As far as winter destinations go, Quebec’s Mont Tremblant is no one-trick pony. Sure, it boasts the biggest peak in the Laurentians and attracts downhill thrill-seekers from all across North America, but the mountain isn’t just for slope lovers. In fact, during my short, day-and-a-half visit, I quickly learned — with outdoor activities so plentiful, a village so charming and restaurants with food so delicious — finding time to sneak in a few runs is harder than suspected.
First up: dinner. After flying Porter Airlines directly to Mont Tremblant’s adorable lodge-like airport on a Friday night, my fellow travelers and I are taken by shuttle to the Westin in the heart of the village.
Famished, we pull up at chair at L’Avalanche where a smorgasbord of food awaits. Beef tartare, filet mignon, rack of lamb, ostrich and mushroom risotto are among the amazing offerings, and when the crème brûlée and chocolate-mess-gateau show up, it’s all I can do not to stuff my cheeks. I manage to conjure up some restraint, then head back to my room to turn in for the big day ahead.
Bright and early Saturday morning, I depart for the bunny hill. Having only ever attempted downhill skiing once before, a lesson is very necessary. I venture up and down the two-level hill at least eight times, perfect my snow plough and even learn a thing or two about purposeful turns. After an hour, my instructor decides it’s time to move onto bigger and better runs, so we head for the chairlift. To my surprise, I not only manage to get off the lift without taking anyone down, the trip down the hill is easier than I thought.
Next is ice climbing. By now it’s afternoon, my belly is full and the sun is shining. I head to the Activities Centre to gear up for my ascent of one of Tremblant’s frozen cliff faces. With my ski boots still on, I follow another instructor up a small hill with an incline so steep I’m winded 30 seconds in. The path leads me to a few sets of snow-packed stairs and I try not to tip over as I Frankenstein my way up them. Finally, we arrive. I gingerly add the spikes to my boots, and set to work as the holder-of-the-rope while a fellow writer climbs up and down the cliff. All goes well, so I’m up next. I try to make every spiked kick deliberate and every pick jab stick, but still lose my footing a few times. Once I reach the top, I lean back as advised — all of my spikes should be flat against the ice on the way down, my instructor says — and pray the rope holds. It does, and I spend the next two hours shuffling up and down the frozen cliff.
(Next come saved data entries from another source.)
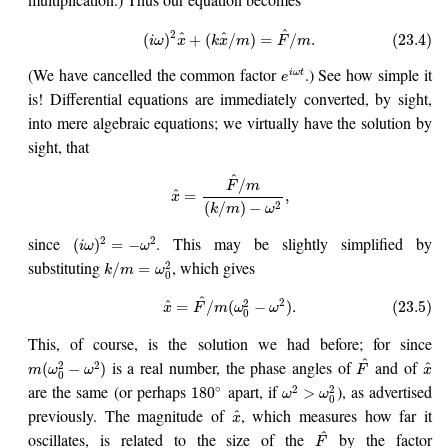
^
2
^
^
(
)
+
(
/
)
=
/
.
(23.4)
i
ω
x
k
x
m
F
m
(We have cancelled the common factor
.) See how simple it
i
ω
t
e
is! Differential equations are immediately converted, by sight,
into mere algebraic equations; we virtually have the solution by
sight, that
^
/
F
m
^
=
,
x
2
(
/
)
−
k
m
ω
since
. This may be slightly simplified by
2
2
(
)
=
−
i
ω
ω
substituting
, which gives
2
/
=
k
m
ω
0
^
2
2
^
=
/
(
−
)
.
(23.5)
x
F
m
ω
ω
0
This, of course, is the solution we had before; for since
^
is a real number, the phase angles of
and of
2
2
^
(
−
)
m
ω
ω
F
x
0
are the same (or perhaps
apart, if
), as advertised
∘
2
2
180
>
ω
ω
0
previously. The magnitude of
, which measures how far it
^
x
^
oscillates, is related to the size of the
by the factor
F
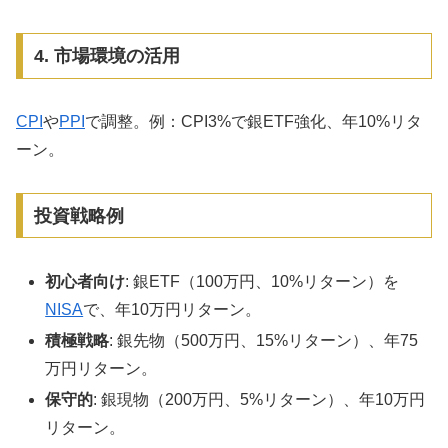
4. 市場環境の活用
CPI
や
PPI
で調整。例：CPI3%で銀ETF強化、年10%リタ
ーン。
投資戦略例
初心者向け
: 銀ETF（100万円、10%リターン）を
NISA
で、年10万円リターン。
積極戦略
: 銀先物（500万円、15%リターン）、年75
万円リターン。
保守的
: 銀現物（200万円、5%リターン）、年10万円
リターン。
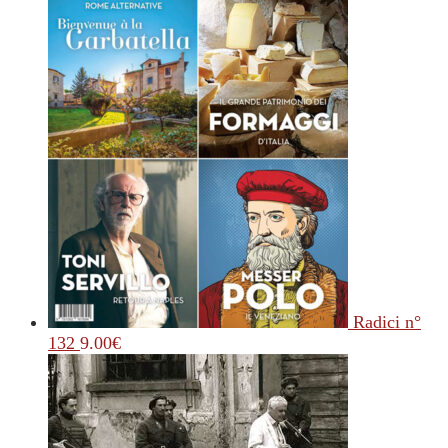
Radici n°
132
9.00
€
Adventure complete, I decide to take on skating, the one winter activity I’ve attempted more than once. I grab my skates and head for Saint Bernard’s Chapel, the location of Tremblant’s quaint outdoor rink. I underestimate my abilities on sharp skates, though, and quickly realize that slow and steady glides will win the race. I steer clear of the crowds and decide after a short 20 minutes that I should quit while I’m ahead.
Tubing is next on the agenda, and my legs can’t wait for the break. I head up to the top of the bunny hill and get in line to take a spin down. Riders are given the option of rocketing down on a GT or donut tube, and I choose the latter. We’re also asked if we prefer to coast or spin, and again, I choose the latter. The combination of being launched down the hill and spinning uncontrollably makes me feel like a kid again, so I happily make a few return trips.
To wrap up the day, dinner is at Aux Truffles, a five-star restaurant just seconds from the Westin. I try the daily soup — a mouthwatering onion medley — to start, and an unforgettable roasted guinea fowl stuffed with basil butter, goat cheese and honey sauce for my entrée. I save room for a bowl of delicious walnut stew with maple ice cream, and chat with Martin Faucher, the incredibly personable owner and chef of Aux Truffles and call it a night.
When morning arrives, I do the unthinkable and head to the chairlift. I make it down a few times without falling, and realize on my first descent that the mountain has done the impossible by turning me into an outdoor winter enthusiast. Though I didn’t take in all the activities Tremblant has to offer — dog sledding, cross-country skiing, snowshoeing, sleigh rides and aerial games are just a few of the additional options available — they’re great reasons for me to come back.
If you go:
–Mont Tremblant’s ski season typically runs from November to April. For information on rates, conditions or lessons for downhill skiing, skating, tubing or ice climbing, visit www.tremblant.ca.
– Porter Airlines flies directly to Mont Tremblant from many locations, and to Montreal from all of its locations. Visit flyporter.com for information.